ダイエット飲料も血糖コントロールを障害して、体重増加を引き起こす

早食い防止:一口30回かんで健康にダイエット炭酸飲料の1日消費量がメタボリックシンドロームと2型糖尿病に関係する 

ダイエット炭酸飲料を毎日飲んでいると、メタボリックシンドロームの一部の構成項目および2型糖尿病の発生リスクが有意に大きくなることが観察研究で判った

Laurie Barclay

【2月11日】ダイエット炭酸飲料を毎日飲んでいると、メタボリックシンドローム(MetSyn)の一部の構成項目と2型糖尿病の発生リスクが有意に大きくなるという観察研究の結果が、『Diabetes Care』1月16日号オンライン速報版に報告された。

「2つの縦断的コホート研究により、ダイエット炭酸飲料の消費量とMetSynの発生率との間には、当初の過脂肪の測定値とは独立して関連性があることがこれまでに示されている」とテキサス大学健康科学センター(ヒューストン)のJennifer A. Nettleton, PhDらが記している。「別々のコホートでダイエット炭酸飲料とMetSynとの関連性の観察結果が再現されたことで、結果の信頼性は高いと考えられ、因果関係の可能性が窺える。これまでの研究では、ダイエット炭酸飲料とMetSynの個々の構成項目や2型糖尿病のリスクとの関連性は調べられておらず、その関係性に影響を与える例えば過脂肪状態の変化といった経時的な修飾因子についてもちゃんと扱われていなかった。」

今回の研究の目的は、『アテローム性動脈硬化多民族研究(Multi-Ethnic Study of Atherosclerosis: MESA)』の一環としてダイエット炭酸飲料の消費量と、MetSynおよびその構成項目そして2型糖尿病の発生リスクとの関連性を評価することである。

2000年から2002年までにかけて1回目の評価を行い、その時に食品摂取頻度質問票でダイエット炭酸飲料の消費量のベースライン値を測定した。追跡評価は2002年から2003年、2004年から2005年、2005年から2007年までの期間で行った。空腹時血糖値が126 mg/dLを超えた場合、2型糖尿病であることの自己申告があった場合、糖尿病薬を使用している場合を2型糖尿病の発生と定義した。MetSynとその構成項目は米国高脂血症治療ガイドラインATP IIIの基準に準拠した。集団特性、生活習慣、食事交絡因子を調整して、2型糖尿病、MetSyn、MetSyn構成項目のハザード比(HR)を算出した。

ダイエット炭酸飲料を毎日摂取する被験者は、ダイエット炭酸飲料を摂取しない被験者に比べて、MetSyn発生の相対リスクが36%大きく(HRは1.36、95%信頼区間[CI]は1.11 - 1.66)、2型糖尿病発生の相対リスクが67%大きかった(HRは1.67、95%CIは1.27 - 2.20)。

MetSynの構成項目のうち、ダイエット炭酸飲料の消費量に前向きに関連していたものは大きい胴囲(男性は102 cm以上、女性は88 cm以上)と高い空腹時血糖値(100 mg/dL以上)のみであった。ダイエット炭酸飲料消費量と2型糖尿病との関連性は、過脂肪のベースライン値およびその変化からは独立していた。それに対して、ダイエット炭酸飲料とMetSynとの関連性はそれらの因子から独立していなかった。

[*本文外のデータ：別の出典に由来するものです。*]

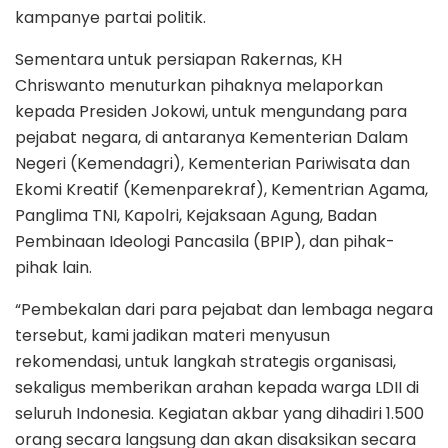
kampanye partai politik.
Sementara untuk persiapan Rakernas, KH
Chriswanto menuturkan pihaknya melaporkan
kepada Presiden Jokowi, untuk mengundang para
pejabat negara, di antaranya Kementerian Dalam
Negeri (Kemendagri), Kementerian Pariwisata dan
Ekomi Kreatif (Kemenparekraf), Kementrian Agama,
Panglima TNI, Kapolri, Kejaksaan Agung, Badan
Pembinaan Ideologi Pancasila (BPIP), dan pihak-
pihak lain.
“Pembekalan dari para pejabat dan lembaga negara
tersebut, kami jadikan materi menyusun
rekomendasi, untuk langkah strategis organisasi,
sekaligus memberikan arahan kepada warga LDII di
seluruh Indonesia. Kegiatan akbar yang dihadiri 1.500
orang secara langsung dan akan disaksikan secara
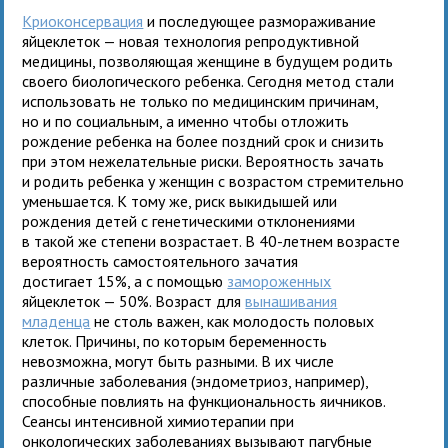
Криоконсервация
и последующее размораживание
яйцеклеток — новая технология репродуктивной
медицины, позволяющая женщине в будущем родить
своего биологического ребенка. Сегодня метод стали
использовать не только по медицинским причинам,
но и по социальным, а именно чтобы отложить
рождение ребенка на более поздний срок и снизить
при этом нежелательные риски. Вероятность зачать
и родить ребенка у женщин с возрастом стремительно
уменьшается. К тому же, риск выкидышей или
рождения детей с генетическими отклонениями
в такой же степени возрастает. В 40-летнем возрасте
вероятность самостоятельного зачатия
достигает 15%, а с помощью
замороженных
яйцеклеток — 50%. Возраст для
вынашивания
младенца
не столь важен, как молодость половых
клеток. Причины, по которым беременность
невозможна, могут быть разными. В их числе
различные заболевания (эндометриоз, например),
способные повлиять на функциональность яичников.
Сеансы интенсивной химиотерапии при
онкологических заболеваниях вызывают пагубные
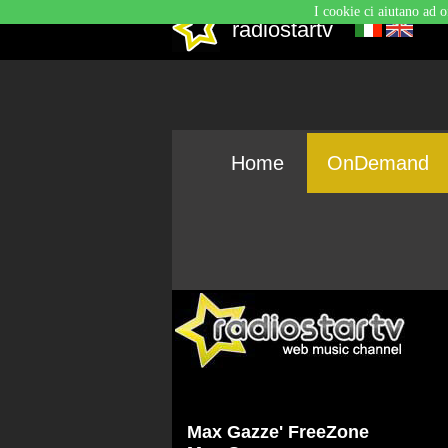
I cookie ci aiutano ad o
radiostartv
Home
OnDemand
Max Gazze' FreeZone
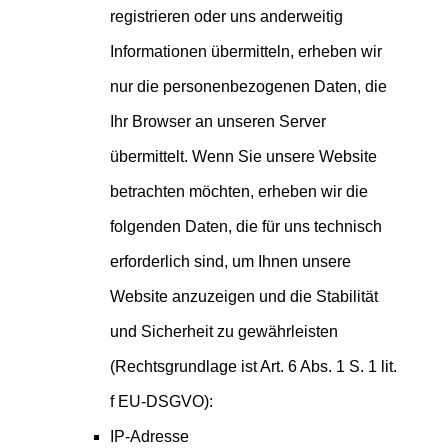
registrieren oder uns anderweitig
Informationen übermitteln, erheben wir
nur die personenbezogenen Daten, die
Ihr Browser an unseren Server
übermittelt. Wenn Sie unsere Website
betrachten möchten, erheben wir die
folgenden Daten, die für uns technisch
erforderlich sind, um Ihnen unsere
Website anzuzeigen und die Stabilität
und Sicherheit zu gewährleisten
(Rechtsgrundlage ist Art. 6 Abs. 1 S. 1 lit.
f EU-DSGVO):
IP-Adresse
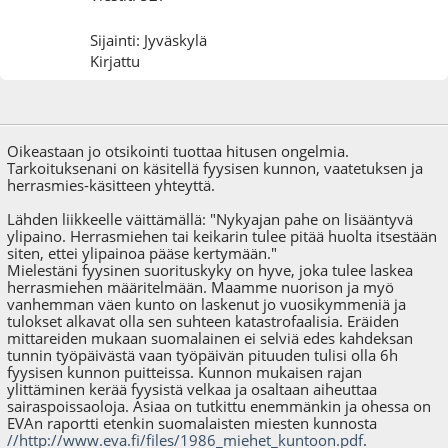
Sijainti: Jyväskylä
Kirjattu
11.06.09 - klo:14:06
Oikeastaan jo otsikointi tuottaa hitusen ongelmia.
Tarkoituksenani on käsitellä fyysisen kunnon, vaatetuksen ja
herrasmies-käsitteen yhteyttä.
Lähden liikkeelle väittämällä: "Nykyajan pahe on lisääntyvä
ylipaino. Herrasmiehen tai keikarin tulee pitää huolta itsestään
siten, ettei ylipainoa pääse kertymään."
Mielestäni fyysinen suorituskyky on hyve, joka tulee laskea
herrasmiehen määritelmään. Maamme nuorison ja myö
vanhemman väen kunto on laskenut jo vuosikymmeniä ja
tulokset alkavat olla sen suhteen katastrofaalisia. Eräiden
mittareiden mukaan suomalainen ei selviä edes kahdeksan
tunnin työpäivästä vaan työpäivän pituuden tulisi olla 6h
fyysisen kunnon puitteissa. Kunnon mukaisen rajan
ylittäminen kerää fyysistä velkaa ja osaltaan aiheuttaa
sairaspoissaoloja. Asiaa on tutkittu enemmänkin ja ohessa on
EVAn raportti etenkin suomalaisten miesten kunnosta
//http://www.eva.fi/files/1986_miehet_kuntoon.pdf
.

「今回の観察データでは因果関係を確立させることはできないが、ダイエット炭酸飲料を毎日摂取すると、MetSynの一部の構成項目と2型糖尿病の発生リスクが有意に大きくなった」と著者らは記している。

この研究の限界としては、観察研究であるために因果関係の決定ができないこと、その他の食事関連因子や生活習慣/行動関連因子が交絡している可能性があること、ダイエット炭酸飲料や人工甘味料の摂取量の算出が難しいことが挙げられる。

「今回の結果は、『地域におけるアテローム性動脈硬化リスク(ARIC)』研究やフラミンガム研究の所見を支持しており、ダイエット炭酸飲料と2型糖尿病との間により有害性が強い関連性があることを示した」と著者らは結論で述べている。「ダイエット炭酸飲料の消費は、その他の食事や生活習慣とは独立していてもいなくても、体重増加を引き起こし、血糖コントロールを障害し、最終的に糖尿病に至らしめる可能性がある。」

この研究は米国国立心臓肺血液研究所の支援を受けている。著者らの開示情報には、関連する金銭的利害関係はない。

Diabetes Care. Published online January 16, 2009.